PROBLEM
Copy all entries without alteration and skip the pictures they hold.

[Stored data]
-=-=-
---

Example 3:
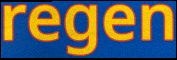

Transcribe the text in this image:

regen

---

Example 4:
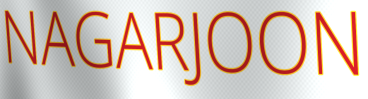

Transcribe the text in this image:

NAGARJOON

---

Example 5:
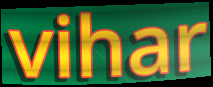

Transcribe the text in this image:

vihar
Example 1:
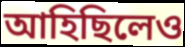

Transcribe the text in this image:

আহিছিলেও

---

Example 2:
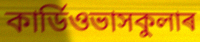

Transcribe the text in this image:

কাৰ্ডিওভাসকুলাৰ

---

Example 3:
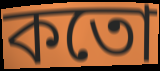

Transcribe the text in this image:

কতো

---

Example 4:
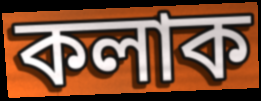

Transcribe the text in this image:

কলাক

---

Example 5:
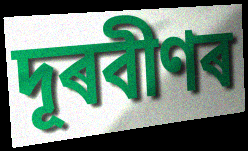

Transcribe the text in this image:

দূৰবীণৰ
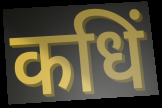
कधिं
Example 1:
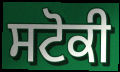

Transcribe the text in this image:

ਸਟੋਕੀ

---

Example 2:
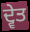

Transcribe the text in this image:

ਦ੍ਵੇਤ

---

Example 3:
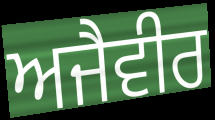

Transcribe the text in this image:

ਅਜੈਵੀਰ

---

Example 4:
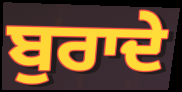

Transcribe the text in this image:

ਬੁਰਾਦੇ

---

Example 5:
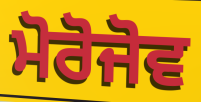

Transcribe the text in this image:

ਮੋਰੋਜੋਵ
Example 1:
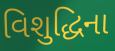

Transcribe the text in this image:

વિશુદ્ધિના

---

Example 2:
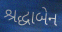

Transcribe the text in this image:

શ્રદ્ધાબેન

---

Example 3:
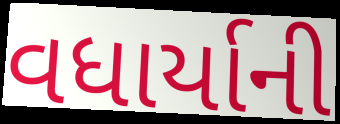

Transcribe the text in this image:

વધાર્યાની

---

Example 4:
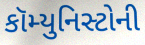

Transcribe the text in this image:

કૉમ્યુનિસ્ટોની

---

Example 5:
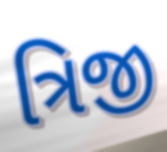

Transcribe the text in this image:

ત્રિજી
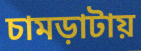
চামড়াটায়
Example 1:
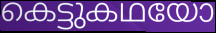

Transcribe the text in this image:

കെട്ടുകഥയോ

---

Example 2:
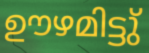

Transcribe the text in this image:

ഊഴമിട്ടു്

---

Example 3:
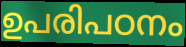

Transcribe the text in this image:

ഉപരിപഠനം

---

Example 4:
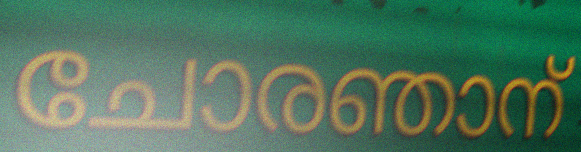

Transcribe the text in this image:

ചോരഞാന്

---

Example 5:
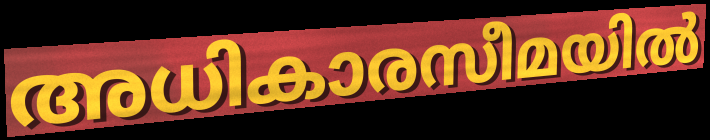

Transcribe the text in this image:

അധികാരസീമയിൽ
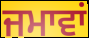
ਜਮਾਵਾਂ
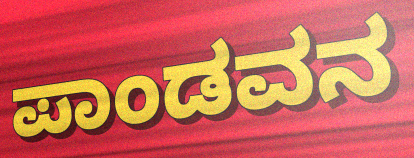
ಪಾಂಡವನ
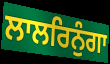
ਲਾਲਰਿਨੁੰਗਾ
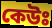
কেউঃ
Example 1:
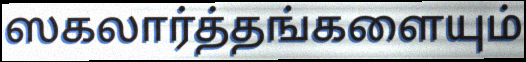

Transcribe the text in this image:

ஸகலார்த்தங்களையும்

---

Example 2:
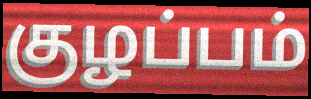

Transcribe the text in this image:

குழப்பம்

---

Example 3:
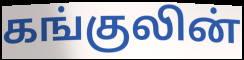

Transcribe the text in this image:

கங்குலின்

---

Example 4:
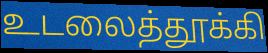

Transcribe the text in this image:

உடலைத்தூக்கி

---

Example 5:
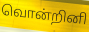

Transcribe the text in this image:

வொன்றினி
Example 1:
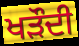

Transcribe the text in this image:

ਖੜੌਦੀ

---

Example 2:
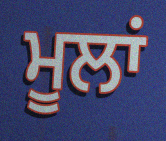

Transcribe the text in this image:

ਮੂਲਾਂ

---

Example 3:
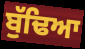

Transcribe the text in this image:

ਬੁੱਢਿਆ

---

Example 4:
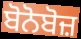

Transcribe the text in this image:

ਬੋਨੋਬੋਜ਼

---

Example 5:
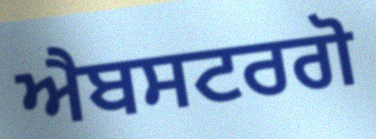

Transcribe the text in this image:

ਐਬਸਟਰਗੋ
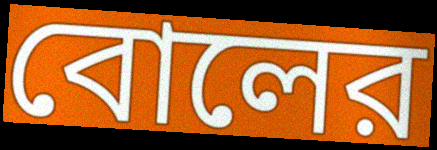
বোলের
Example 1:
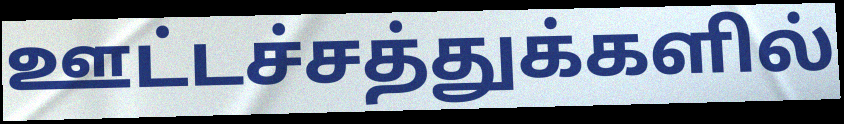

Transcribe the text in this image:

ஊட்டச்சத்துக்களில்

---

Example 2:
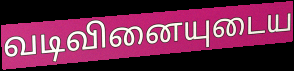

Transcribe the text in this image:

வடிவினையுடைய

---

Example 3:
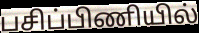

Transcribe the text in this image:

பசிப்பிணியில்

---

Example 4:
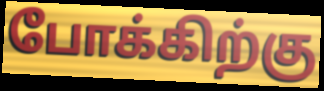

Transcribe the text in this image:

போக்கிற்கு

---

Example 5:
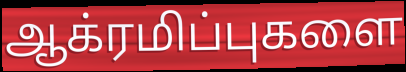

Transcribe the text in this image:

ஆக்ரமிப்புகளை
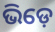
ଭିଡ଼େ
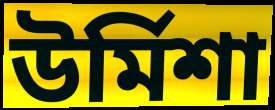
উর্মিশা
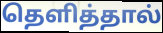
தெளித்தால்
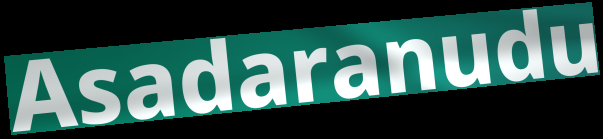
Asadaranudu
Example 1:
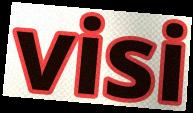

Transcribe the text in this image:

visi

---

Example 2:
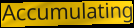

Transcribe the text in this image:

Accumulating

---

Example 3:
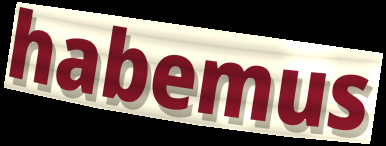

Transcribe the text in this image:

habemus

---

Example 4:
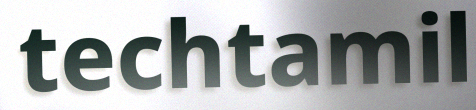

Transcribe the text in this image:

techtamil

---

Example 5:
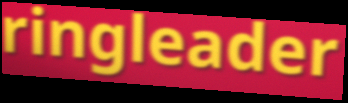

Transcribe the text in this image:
-=-=-
COMPLETED EXERCISE
---

Example 3:

Transcribe the text in this image:

regen

---

Example 4:

Transcribe the text in this image:

NAGARJOON

---

Example 5:

Transcribe the text in this image:

vihar
Example 1:

Transcribe the text in this image:

আহিছিলেও

---

Example 2:

Transcribe the text in this image:

কাৰ্ডিওভাসকুলাৰ

---

Example 3:

Transcribe the text in this image:

কতো

---

Example 4:

Transcribe the text in this image:

কলাক

---

Example 5:

Transcribe the text in this image:

দূৰবীণৰ
कधिं
Example 1:

Transcribe the text in this image:

ਸਟੋਕੀ

---

Example 2:

Transcribe the text in this image:

ਦ੍ਵੇਤ

---

Example 3:

Transcribe the text in this image:

ਅਜੈਵੀਰ

---

Example 4:

Transcribe the text in this image:

ਬੁਰਾਦੇ

---

Example 5:

Transcribe the text in this image:

ਮੋਰੋਜੋਵ
Example 1:

Transcribe the text in this image:

વિશુદ્ધિના

---

Example 2:

Transcribe the text in this image:

શ્રદ્ધાબેન

---

Example 3:

Transcribe the text in this image:

વધાર્યાની

---

Example 4:

Transcribe the text in this image:

કૉમ્યુનિસ્ટોની

---

Example 5:

Transcribe the text in this image:

ત્રિજી
চামড়াটায়
Example 1:

Transcribe the text in this image:

കെട്ടുകഥയോ

---

Example 2:

Transcribe the text in this image:

ഊഴമിട്ടു്

---

Example 3:

Transcribe the text in this image:

ഉപരിപഠനം

---

Example 4:

Transcribe the text in this image:

ചോരഞാന്

---

Example 5:

Transcribe the text in this image:

അധികാരസീമയിൽ
ਜਮਾਵਾਂ
ಪಾಂಡವನ
ਲਾਲਰਿਨੁੰਗਾ
কেউঃ
Example 1:

Transcribe the text in this image:

ஸகலார்த்தங்களையும்

---

Example 2:

Transcribe the text in this image:

குழப்பம்

---

Example 3:

Transcribe the text in this image:

கங்குலின்

---

Example 4:

Transcribe the text in this image:

உடலைத்தூக்கி

---

Example 5:

Transcribe the text in this image:

வொன்றினி
Example 1:

Transcribe the text in this image:

ਖੜੌਦੀ

---

Example 2:

Transcribe the text in this image:

ਮੂਲਾਂ

---

Example 3:

Transcribe the text in this image:

ਬੁੱਢਿਆ

---

Example 4:

Transcribe the text in this image:

ਬੋਨੋਬੋਜ਼

---

Example 5:

Transcribe the text in this image:

ਐਬਸਟਰਗੋ
বোলের
Example 1:

Transcribe the text in this image:

ஊட்டச்சத்துக்களில்

---

Example 2:

Transcribe the text in this image:

வடிவினையுடைய

---

Example 3:

Transcribe the text in this image:

பசிப்பிணியில்

---

Example 4:

Transcribe the text in this image:

போக்கிற்கு

---

Example 5:

Transcribe the text in this image:

ஆக்ரமிப்புகளை
ଭିଡ଼େ
উর্মিশা
தெளித்தால்
Asadaranudu
Example 1:

Transcribe the text in this image:

visi

---

Example 2:

Transcribe the text in this image:

Accumulating

---

Example 3:

Transcribe the text in this image:

habemus

---

Example 4:

Transcribe the text in this image:

techtamil

---

Example 5:

Transcribe the text in this image:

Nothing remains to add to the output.